L'existence de cette protection est une obligation énoncée dans l'Accord de l'OMC sur les aspects des droits de propriété intellectuelle qui touchent au commerce (Accord sur les ADPIC), qui prévoit une protection plus élevée en ce qui concerne les IG pour les vins et les spiritueux que pour d'autres produits.

Les IG, qui prennent souvent la forme d'appellations d'origine, constituent depuis longtemps un élément important dans le commerce du vin notamment; sur les 9 500 marques d'origine qui, d'après les estimations, sont utilisées au niveau mondial, 2 535 le sont pour des vins. Au sein de l'Union européenne, qui est l'un des principaux utilisateurs d'IG, sur les 3 500 IG enregistrées au niveau de l'UE, 1 627 concernent des vins.

Les produits bénéficiant d'une IG ne connaissent pas tous le même succès, mais une étude de 2021 sur l'expérience de l'UE montre que la moyenne des taux de prime de valeur (c'est-à-dire le surprix pondéré par le volume pour les produits visés par une IG par rapport à ceux qui ne le sont pas) pour l'ensemble des produits visés par une IG de l'UE était de 2,07 en 2017. Cela indique qu'en moyenne la valeur des ventes des produits visés par une IG était 2,07 fois supérieure à celle des produits comparables ne bénéficiant pas d'une IG.

Les IG pour les vins rencontrent un succès encore plus important, avec un taux de prime de valeur de 2,85 pour l'ensemble des IG des vins de l'UE, contre 2,72 en 2010. Et sur les marchés d'exportation des vins originaires de l'Union européenne, la valeur des IG des vins est encore plus élevée.

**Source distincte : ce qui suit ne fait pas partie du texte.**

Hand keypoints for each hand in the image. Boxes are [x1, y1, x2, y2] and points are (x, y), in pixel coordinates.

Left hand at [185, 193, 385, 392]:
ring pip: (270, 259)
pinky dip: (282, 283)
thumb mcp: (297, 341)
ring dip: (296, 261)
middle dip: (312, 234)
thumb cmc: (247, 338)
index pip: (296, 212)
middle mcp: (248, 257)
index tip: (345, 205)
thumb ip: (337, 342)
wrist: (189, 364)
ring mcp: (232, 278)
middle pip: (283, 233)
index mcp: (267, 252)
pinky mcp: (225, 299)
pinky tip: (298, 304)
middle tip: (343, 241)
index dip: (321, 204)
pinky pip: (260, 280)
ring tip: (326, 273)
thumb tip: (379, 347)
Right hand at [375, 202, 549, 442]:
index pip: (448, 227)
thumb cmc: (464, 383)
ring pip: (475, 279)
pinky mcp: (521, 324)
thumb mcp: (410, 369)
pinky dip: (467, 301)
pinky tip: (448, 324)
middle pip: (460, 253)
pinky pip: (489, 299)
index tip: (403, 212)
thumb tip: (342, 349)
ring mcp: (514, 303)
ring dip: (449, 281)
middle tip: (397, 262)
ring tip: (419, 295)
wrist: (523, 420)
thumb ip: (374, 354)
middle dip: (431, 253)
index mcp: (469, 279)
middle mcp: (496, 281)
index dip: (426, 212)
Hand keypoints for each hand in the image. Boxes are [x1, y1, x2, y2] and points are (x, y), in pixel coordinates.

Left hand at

La France arrive en tête avec un taux de prime de valeur de 4,13 (voir la figure 10).

Les produits bénéficiant d'une IG de l'UE sont pour la plupart vendus sur le marché intérieur (60% en valeur et en volume) ou échangés avec d'autres pays de l'UE (23% en volume et 20% en valeur).

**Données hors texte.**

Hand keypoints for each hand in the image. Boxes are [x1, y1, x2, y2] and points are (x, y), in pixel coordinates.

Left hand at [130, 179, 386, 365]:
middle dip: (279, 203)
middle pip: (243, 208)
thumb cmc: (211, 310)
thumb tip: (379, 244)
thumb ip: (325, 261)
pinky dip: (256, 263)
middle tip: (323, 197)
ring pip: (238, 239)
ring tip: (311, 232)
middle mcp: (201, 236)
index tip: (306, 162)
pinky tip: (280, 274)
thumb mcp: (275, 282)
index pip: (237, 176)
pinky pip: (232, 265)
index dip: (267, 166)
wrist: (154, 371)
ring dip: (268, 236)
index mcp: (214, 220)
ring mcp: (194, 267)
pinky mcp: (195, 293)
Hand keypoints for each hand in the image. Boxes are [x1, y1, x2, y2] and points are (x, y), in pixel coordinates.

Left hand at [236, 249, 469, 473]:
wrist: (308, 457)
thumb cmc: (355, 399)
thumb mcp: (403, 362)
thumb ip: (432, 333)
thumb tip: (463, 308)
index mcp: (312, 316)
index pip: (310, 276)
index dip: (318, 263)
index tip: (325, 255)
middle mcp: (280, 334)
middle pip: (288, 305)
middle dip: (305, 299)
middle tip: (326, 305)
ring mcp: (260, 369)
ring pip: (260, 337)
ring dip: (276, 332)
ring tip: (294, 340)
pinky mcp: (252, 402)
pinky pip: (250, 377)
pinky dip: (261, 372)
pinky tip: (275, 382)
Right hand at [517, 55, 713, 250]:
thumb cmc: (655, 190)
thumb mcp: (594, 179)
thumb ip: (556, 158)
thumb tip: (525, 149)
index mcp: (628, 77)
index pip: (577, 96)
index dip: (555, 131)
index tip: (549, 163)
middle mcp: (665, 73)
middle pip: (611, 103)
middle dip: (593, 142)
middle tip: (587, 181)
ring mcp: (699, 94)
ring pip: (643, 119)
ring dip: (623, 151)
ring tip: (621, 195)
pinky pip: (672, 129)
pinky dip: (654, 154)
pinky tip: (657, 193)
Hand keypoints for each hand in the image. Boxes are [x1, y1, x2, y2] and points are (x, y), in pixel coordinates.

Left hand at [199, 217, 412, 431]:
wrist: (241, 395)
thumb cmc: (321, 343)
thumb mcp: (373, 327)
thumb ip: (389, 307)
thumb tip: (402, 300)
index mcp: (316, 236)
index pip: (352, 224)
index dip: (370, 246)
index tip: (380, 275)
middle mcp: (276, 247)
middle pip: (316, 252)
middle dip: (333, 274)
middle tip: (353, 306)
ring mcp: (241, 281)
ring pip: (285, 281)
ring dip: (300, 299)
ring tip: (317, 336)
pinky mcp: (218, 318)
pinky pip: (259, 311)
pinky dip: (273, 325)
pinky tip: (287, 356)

Toutefois, les marchés les plus lucratifs sont ceux de l'expansion des exportations vers des économies en dehors de l'Union européenne (extra-UE) (16% en volume et 22% en valeur) — principalement les États-Unis, le Royaume-Uni et le Canada — affichant la valeur relative par rapport au volume la plus élevée pour les principaux exportateurs de vin, comme le montre la figure 11.

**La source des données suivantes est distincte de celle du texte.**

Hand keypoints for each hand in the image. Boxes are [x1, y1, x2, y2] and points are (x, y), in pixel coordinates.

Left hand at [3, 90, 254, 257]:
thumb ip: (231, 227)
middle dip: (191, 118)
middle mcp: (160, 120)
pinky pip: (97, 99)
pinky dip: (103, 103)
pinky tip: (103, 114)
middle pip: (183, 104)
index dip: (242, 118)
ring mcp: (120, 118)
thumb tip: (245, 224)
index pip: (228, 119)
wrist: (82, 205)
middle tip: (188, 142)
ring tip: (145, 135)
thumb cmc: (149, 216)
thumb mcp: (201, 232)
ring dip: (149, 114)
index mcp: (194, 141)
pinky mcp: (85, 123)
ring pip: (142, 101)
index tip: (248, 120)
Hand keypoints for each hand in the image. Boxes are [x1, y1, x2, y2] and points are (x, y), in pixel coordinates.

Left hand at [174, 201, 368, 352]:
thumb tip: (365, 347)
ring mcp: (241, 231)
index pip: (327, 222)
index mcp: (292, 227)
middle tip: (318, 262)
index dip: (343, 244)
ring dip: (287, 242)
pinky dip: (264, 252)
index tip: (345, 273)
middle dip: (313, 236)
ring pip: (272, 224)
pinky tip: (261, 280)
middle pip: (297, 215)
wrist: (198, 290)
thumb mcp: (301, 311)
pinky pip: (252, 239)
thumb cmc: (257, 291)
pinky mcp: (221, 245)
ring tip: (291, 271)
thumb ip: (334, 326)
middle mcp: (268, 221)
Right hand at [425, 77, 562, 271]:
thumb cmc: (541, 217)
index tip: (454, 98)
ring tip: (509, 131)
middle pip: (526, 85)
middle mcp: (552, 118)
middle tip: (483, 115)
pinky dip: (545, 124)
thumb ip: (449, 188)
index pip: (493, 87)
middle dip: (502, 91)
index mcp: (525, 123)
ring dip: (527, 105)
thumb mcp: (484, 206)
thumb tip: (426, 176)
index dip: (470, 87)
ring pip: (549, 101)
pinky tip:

Plusieurs accords régionaux et bilatéraux, ainsi que des conventions internationales administrées par l'Organisation mondiale de la propriété intellectuelle (OMPI), prévoient des niveaux de protection plus élaborés que ceux prévus dans l'Accord sur les ADPIC. Toutefois, les règles de l'Accord sur les ADPIC constituent la seule norme de protection minimale pleinement multilatérale pour savoir comment les IG pour le vin doivent pouvoir être protégées sur ces marchés d'exportation.